### Assignment
Write out, word for word, every line in the data below from the one containing "OTHER RECEIPTS" to the one containing "occur at the end of the Obama era.", both of them included.

### Material provided

--- START ---

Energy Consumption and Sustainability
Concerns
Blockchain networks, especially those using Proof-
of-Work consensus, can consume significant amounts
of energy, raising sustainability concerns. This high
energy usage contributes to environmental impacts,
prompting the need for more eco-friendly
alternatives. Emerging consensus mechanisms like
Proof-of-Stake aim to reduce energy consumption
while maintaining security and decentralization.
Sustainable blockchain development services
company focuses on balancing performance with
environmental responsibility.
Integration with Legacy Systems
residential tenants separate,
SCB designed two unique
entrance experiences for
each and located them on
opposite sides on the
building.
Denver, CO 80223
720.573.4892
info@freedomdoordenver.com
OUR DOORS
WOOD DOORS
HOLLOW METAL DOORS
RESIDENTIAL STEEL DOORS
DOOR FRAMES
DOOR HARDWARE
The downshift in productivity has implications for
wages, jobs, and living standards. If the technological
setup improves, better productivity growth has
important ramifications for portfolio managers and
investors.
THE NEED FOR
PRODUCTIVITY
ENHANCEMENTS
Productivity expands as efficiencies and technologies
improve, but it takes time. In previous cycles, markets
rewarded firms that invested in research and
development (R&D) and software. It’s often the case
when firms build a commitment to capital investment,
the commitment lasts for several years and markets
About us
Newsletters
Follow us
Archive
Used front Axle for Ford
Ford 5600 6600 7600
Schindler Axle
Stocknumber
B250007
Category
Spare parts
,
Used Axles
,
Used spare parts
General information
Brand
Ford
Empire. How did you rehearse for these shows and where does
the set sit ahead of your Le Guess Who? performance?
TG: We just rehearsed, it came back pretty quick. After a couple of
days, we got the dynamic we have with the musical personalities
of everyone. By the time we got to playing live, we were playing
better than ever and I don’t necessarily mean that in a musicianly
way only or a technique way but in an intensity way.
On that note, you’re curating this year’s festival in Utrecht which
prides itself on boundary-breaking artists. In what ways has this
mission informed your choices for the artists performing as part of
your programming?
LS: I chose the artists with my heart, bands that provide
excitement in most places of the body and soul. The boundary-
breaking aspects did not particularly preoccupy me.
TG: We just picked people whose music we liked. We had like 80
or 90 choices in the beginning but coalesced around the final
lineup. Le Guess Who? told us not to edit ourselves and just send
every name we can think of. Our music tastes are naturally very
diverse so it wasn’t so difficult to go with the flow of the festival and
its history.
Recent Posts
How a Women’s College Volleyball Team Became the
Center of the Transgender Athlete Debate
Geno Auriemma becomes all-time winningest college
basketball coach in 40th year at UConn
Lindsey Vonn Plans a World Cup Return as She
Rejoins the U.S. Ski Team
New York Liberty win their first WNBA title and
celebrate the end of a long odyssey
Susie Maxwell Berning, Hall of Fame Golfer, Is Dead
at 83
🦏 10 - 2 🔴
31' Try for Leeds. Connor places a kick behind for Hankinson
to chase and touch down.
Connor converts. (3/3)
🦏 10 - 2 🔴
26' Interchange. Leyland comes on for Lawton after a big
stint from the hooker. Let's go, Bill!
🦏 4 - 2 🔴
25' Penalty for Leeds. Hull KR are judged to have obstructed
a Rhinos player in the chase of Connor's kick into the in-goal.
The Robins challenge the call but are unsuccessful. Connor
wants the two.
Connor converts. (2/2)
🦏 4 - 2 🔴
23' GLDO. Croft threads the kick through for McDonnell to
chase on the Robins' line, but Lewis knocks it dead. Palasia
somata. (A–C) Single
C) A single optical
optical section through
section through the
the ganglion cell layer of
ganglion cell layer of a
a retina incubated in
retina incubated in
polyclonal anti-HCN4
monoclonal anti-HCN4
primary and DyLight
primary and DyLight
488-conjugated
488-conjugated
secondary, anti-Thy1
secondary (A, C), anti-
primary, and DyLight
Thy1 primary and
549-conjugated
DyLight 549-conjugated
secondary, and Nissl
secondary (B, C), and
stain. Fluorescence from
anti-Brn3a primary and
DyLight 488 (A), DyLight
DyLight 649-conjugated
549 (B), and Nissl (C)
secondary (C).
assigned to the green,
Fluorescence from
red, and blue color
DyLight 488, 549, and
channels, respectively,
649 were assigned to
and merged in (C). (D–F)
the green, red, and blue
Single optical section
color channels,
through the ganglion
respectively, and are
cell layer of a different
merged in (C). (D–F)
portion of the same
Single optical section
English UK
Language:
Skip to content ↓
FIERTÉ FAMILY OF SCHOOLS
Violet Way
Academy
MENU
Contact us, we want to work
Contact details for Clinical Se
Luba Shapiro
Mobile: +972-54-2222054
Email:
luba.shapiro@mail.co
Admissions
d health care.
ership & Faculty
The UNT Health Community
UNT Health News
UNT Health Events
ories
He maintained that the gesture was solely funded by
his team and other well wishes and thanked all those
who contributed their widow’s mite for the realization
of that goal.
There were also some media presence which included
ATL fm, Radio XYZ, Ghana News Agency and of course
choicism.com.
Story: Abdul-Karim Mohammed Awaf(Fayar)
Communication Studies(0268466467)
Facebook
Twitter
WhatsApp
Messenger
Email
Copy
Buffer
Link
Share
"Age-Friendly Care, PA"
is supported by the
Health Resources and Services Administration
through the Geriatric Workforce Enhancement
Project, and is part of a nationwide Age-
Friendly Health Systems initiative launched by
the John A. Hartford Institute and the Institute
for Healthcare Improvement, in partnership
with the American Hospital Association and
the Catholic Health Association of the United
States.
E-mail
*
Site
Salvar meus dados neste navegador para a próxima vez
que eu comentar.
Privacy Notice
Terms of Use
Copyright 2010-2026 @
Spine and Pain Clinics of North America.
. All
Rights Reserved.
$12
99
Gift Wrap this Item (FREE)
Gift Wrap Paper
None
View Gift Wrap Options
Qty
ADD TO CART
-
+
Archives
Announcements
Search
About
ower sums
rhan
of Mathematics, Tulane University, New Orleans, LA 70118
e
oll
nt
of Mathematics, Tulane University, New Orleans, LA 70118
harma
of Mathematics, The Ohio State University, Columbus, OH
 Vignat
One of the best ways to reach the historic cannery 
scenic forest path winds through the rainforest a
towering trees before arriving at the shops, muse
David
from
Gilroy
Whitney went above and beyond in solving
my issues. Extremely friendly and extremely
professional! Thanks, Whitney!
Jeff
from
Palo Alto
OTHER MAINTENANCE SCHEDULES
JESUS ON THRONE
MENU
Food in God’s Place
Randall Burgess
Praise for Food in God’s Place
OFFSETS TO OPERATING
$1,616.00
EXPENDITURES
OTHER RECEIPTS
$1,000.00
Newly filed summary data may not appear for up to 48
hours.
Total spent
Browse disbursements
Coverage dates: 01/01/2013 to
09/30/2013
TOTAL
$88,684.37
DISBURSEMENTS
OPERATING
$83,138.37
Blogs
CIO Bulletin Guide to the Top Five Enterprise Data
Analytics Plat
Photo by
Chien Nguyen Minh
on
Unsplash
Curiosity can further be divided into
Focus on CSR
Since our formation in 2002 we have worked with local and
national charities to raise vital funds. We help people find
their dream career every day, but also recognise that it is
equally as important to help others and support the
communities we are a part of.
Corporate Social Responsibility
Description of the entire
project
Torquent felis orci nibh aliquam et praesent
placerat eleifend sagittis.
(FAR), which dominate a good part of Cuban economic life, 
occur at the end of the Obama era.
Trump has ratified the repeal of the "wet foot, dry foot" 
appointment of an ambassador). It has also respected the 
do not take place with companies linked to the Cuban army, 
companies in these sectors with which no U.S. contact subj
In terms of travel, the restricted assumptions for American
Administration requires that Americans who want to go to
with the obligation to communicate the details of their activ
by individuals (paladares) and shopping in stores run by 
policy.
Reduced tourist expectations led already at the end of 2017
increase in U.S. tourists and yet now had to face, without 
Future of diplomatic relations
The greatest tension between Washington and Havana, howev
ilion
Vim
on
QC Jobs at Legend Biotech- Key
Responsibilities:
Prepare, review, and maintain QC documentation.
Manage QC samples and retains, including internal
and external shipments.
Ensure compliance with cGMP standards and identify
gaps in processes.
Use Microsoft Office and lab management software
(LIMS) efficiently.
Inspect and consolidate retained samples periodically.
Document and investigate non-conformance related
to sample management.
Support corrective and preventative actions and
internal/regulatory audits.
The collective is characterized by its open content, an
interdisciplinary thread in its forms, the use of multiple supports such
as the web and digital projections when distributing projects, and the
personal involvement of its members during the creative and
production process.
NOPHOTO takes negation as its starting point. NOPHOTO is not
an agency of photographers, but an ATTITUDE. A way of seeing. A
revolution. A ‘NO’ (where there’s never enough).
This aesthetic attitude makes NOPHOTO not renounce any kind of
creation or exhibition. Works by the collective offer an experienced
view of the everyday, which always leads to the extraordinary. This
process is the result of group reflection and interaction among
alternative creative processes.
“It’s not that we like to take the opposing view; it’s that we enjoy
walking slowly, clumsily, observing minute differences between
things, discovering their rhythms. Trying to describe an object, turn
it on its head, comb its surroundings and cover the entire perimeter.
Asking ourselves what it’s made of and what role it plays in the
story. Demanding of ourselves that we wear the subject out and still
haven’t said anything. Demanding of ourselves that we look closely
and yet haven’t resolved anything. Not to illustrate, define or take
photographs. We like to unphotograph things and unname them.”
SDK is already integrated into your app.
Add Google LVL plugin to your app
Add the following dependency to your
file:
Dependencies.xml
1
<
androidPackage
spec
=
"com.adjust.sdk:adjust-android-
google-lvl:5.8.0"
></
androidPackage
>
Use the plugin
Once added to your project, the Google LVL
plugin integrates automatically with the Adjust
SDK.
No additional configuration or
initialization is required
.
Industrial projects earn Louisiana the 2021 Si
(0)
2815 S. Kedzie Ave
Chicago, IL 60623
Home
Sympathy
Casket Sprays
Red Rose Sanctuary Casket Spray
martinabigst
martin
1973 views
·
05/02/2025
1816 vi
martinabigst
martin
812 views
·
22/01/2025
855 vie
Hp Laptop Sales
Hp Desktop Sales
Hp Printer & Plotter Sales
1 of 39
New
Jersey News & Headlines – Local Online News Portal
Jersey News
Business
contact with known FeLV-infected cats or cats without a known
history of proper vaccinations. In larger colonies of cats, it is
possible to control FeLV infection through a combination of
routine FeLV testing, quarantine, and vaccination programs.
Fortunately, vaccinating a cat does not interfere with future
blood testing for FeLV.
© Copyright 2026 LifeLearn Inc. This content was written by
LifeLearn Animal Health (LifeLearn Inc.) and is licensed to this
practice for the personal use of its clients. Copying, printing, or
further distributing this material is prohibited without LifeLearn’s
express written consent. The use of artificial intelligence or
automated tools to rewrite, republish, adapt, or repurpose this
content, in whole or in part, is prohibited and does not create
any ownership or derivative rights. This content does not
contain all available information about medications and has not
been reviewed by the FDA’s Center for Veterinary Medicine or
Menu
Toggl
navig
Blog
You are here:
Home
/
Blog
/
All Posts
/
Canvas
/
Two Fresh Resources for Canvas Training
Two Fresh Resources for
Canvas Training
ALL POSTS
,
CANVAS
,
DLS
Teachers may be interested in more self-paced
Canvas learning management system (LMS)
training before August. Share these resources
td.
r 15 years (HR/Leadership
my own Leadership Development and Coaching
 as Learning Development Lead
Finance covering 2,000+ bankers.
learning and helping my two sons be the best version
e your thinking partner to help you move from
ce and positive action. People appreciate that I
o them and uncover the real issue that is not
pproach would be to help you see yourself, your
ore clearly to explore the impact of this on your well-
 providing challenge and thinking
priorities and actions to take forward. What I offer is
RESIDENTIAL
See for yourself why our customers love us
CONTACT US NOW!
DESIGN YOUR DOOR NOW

--- END ---

### Answer space
OTHER RECEIPTS
$1,000.00
Newly filed summary data may not appear for up to 48
hours.
Total spent
Browse disbursements
Coverage dates: 01/01/2013 to
09/30/2013
TOTAL
$88,684.37
DISBURSEMENTS
OPERATING
$83,138.37
Blogs
CIO Bulletin Guide to the Top Five Enterprise Data
Analytics Plat
Photo by
Chien Nguyen Minh
on
Unsplash
Curiosity can further be divided into
Focus on CSR
Since our formation in 2002 we have worked with local and
national charities to raise vital funds. We help people find
their dream career every day, but also recognise that it is
equally as important to help others and support the
communities we are a part of.
Corporate Social Responsibility
Description of the entire
project
Torquent felis orci nibh aliquam et praesent
placerat eleifend sagittis.
(FAR), which dominate a good part of Cuban economic life, 
occur at the end of the Obama era.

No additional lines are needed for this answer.